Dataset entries

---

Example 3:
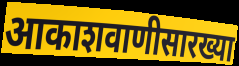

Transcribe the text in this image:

आकाशवाणीसारख्या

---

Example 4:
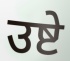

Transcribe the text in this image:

उष्टे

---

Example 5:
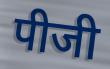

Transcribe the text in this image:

पीजी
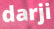
darji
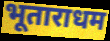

» TASK PROMPT
Copy every line of the records above word for word, and leave the pictures out of your copy.

» EXERCISE OUTPUT
---

Example 3:

Transcribe the text in this image:

आकाशवाणीसारख्या

---

Example 4:

Transcribe the text in this image:

उष्टे

---

Example 5:

Transcribe the text in this image:

पीजी
darji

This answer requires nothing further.